La bulimia si può "curare" scrivendo un romanzo

Pur riconoscendo, specie negli ultimi tempi, la sua natura di malattia complessa, legata a condizioni di disagio psicologico ed emotivo, nel sentire comune, permane ancora una sorta di particolare indulgenza nei confronti dell'anoressia. Tanto radicata è la convinzione che la bellezza coincida con la magrezza, da giustificare l'aspirazione, specie femminile, a essere magre a tutti i costi. Di contro, la bulimia, il binding eating, il nutrirsi in maniera compulsiva, sebbene sia esattamente speculare all'anoressia, l'altra faccia della medaglia, la risposta di chi cerca nel cibo anziché nel digiuno una soluzione alla propria fragilità, viene unanimemente condannata senza appello. Salvo trovarsi nei panni di un obeso bullizzato, sbeffeggiato e deriso per il suo aspetto. Perfino la scienza ha coniato il nome di una nuova pandemia, attribuendone la responsabilità all'agroindustria. Come ricorda Mauro Balboni ne Il pianeta mangiato (Dissensi), si chiama globesity, ovvero obesità globale. Principali responsabili, i cosiddetti «alimenti densi», che contengono la micidiale miscela di zuccheri, grassi e sali. Esperimenti condotti sui topi provano che la dipendenza indotta dal cibo «a energia densa» è seconda solo a quella da cocaina. Si tratta di tutti i cibi acquistabili senza limitazioni e a prezzi accessibili nei supermarket. Gli Stati Uniti batteranno quindi il terrorismo, ma rischiano di finire soffocati dal grasso dei loro abitanti.

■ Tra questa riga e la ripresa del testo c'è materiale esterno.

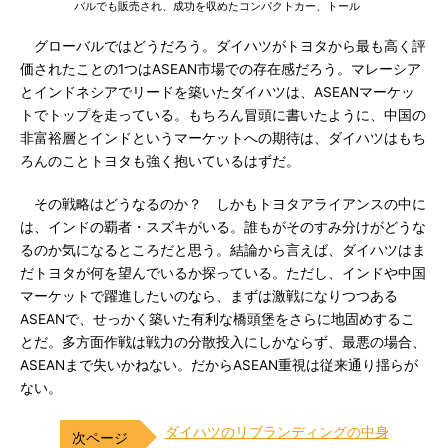
バルでも販売され、成功を収めたコンパクトカー、トール
グローバルではどうだろう。ダイハツがトヨタから最も高く評
価されたことの1つはASEAN市場での存在感だろう。マレーシア
とインドネシアでリードを築いたダイハツは、ASEANマーケッ
トでトップを走っている。もちろん冒頭に書いたように、中国の
非富裕層とインドというマーケットへの期待は、ダイハツはもち
ろんのことトヨタも強く抱いているはずだ。
その戦略はどうなるのか？ しかもトヨタアライアンスの中に
は、インドの覇者・スズキがいる。誰もがそのすみ分けがどうな
るのか気になるところだと思う。結論から言えば、ダイハツはま
だトヨタが何を望んでいるか探っている。ただし、インドや中国
マーケットで躍進したいのなら、まずは激戦になりつつある
ASEANで、せっかく築いた有利な橋頭堡をさらに地固めするこ
とだ。多方面作戦は戦力の分散投入にしかならず、最悪の場合、
ASEANまで失いかねない。だからASEAN重視は従来通り揺らが
ない。
ダイハツのリブランディングの中身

Con un romanzo potente come un calcio nello stomaco, che rivela una scrittrice di grande valore, Costanza Rizzacasa d'Orsogna (Non superare le dosi consigliate, Guanda, pagg. 256, euro 18) racconta la storia di Matilde, certo non priva di elementi autobiografici, e dimostra il potere salvifico della scrittura. L'opera ha lo stesso significato di una serie di sedute psicoanalitiche; a differenza di queste ultime, però, alla fine guarisce... Tra le righe emergono uno spirito forte e gentile e un'intelligenza vivissima, condizionati da una fragilità emotiva che trova rifugio nel cibo. Con grande originalità, i capitoli sono articolati come un bugiardino, il foglietto illustrativo di un farmaco. La medicina funziona! Una scrittura limpida, che racconta senza infingimenti o escamotage autoassolutori le debolezze della protagonista, il faticoso bagaglio costituito da genitori amatissimi eppure ingombranti, l'educazione e le convenzioni sociali, i dolorosi rapporti con l'altro sesso, i successi e i fallimenti della vita. La bulimia appare la sintesi di tutto e il grande amore per il cibo viene in certo modo ricambiato dal cibo stesso con una breve ma autentica gratificazione. Scrivendo, l'autrice ha rivolto uno sguardo sincero al male, che le è valso una promessa di guarigione e regalerà ai lettori una nuova consapevolezza.